Barnett is noted for asking a lot of questions as well as referencing literature. As head of Ascension Seton, he once ran a book club and made his staff read three key books.
One book was about the Battle of Agincourt, during which a small English army used simple bows and arrows to defeat a larger and heavily armored French force, which he said demonstrates the power of unadorned ideas.
Another was “The Lost City of Z” by David Grann, which details the adventures of explorers traveling the Amazon River in the early 1900s. “I wanted our team to understand the journey of exploration,” Barnett said.
The third book was “The Copernican Revolution,” which highlights Nicolaus Copernicus, a German mathematician and astronomer in the 1500s who expressed the idea that the sun was actually the center of the universe.
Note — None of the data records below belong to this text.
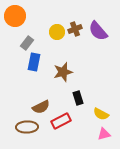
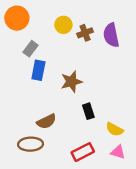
purple semicircle: (98, 31) -> (111, 35), turned 30
yellow circle: (57, 32) -> (63, 25), moved
red rectangle: (61, 121) -> (83, 152), moved
pink triangle: (104, 134) -> (118, 152), turned 32

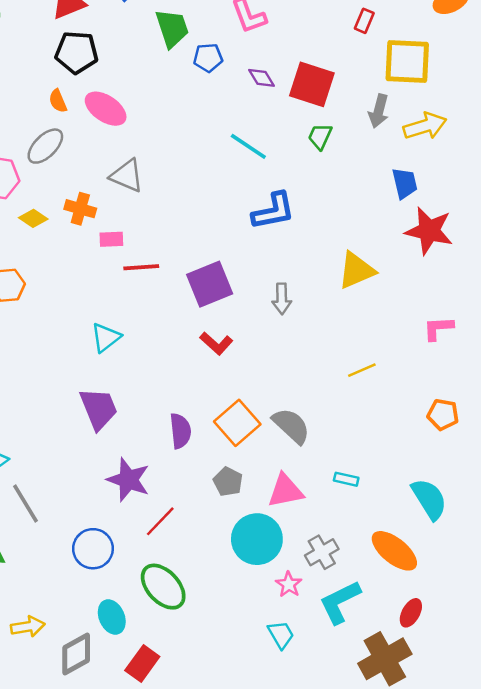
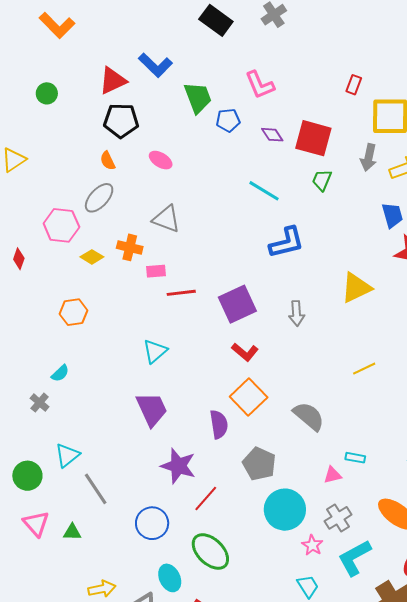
pink ellipse: (106, 109) -> (161, 160), moved, size x0.7
orange square: (237, 423) -> (249, 397), moved
gray pentagon: (228, 482) -> (259, 464), size x1.4
pink triangle: (286, 491) -> (332, 475), moved, size x0.6

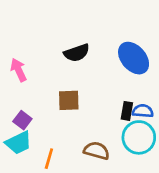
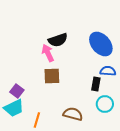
pink arrow: (19, 70) -> (48, 53), moved
blue semicircle: (143, 111) -> (108, 71), moved
cyan circle: (139, 137) -> (105, 104), size x0.7

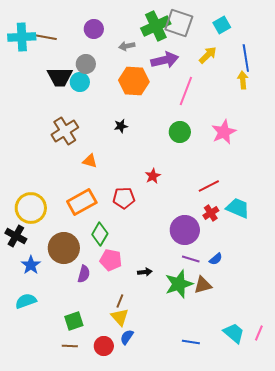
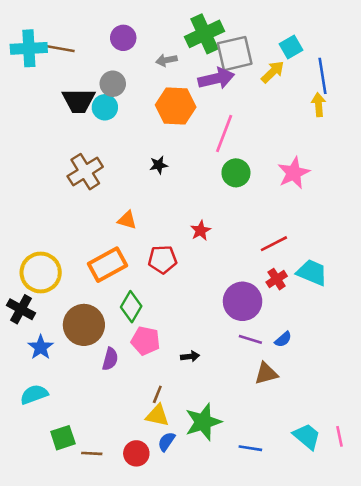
gray square: (179, 23) -> (235, 54), moved, turned -32
cyan square: (222, 25) -> (291, 47), moved
pink line: (186, 91) -> (224, 134), moved
orange triangle: (90, 161) -> (127, 220), moved
green star: (179, 284) -> (203, 422), moved
yellow triangle: (120, 317) -> (157, 415), turned -36
green square: (74, 321) -> (63, 438), moved
pink line: (259, 333) -> (340, 436), turned -35

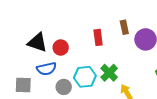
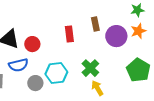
green cross: (109, 73) -> (90, 68), moved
Kuhn’s book drew connections between that science and how those new ideas were understood by society.
“It’s a mental model change,” said Barnett, who equates the idea of a sun-centered universe with a patient-centered health care system.
Barnett is drawn to books about people who push forward new ideas, said former colleague Hayes.
“There’s a secret at Ascension Seton that if you can find out what book he’s reading you’ll be a half step ahead of him, at least for a little while,” Hayes said. “He’s always challenging people to think larger and to push out more.”
Barnett said he often asks staff members to describe the problem in their own terms, which helps him understand their context and begin to understand the scope of the issue.
“It helps you understand if the problem makes sense,” Barnett said. “I want to know as much as I can about the landscape and the timeframe…. To manage, you’ve got to have a clear sense of what’s going on.”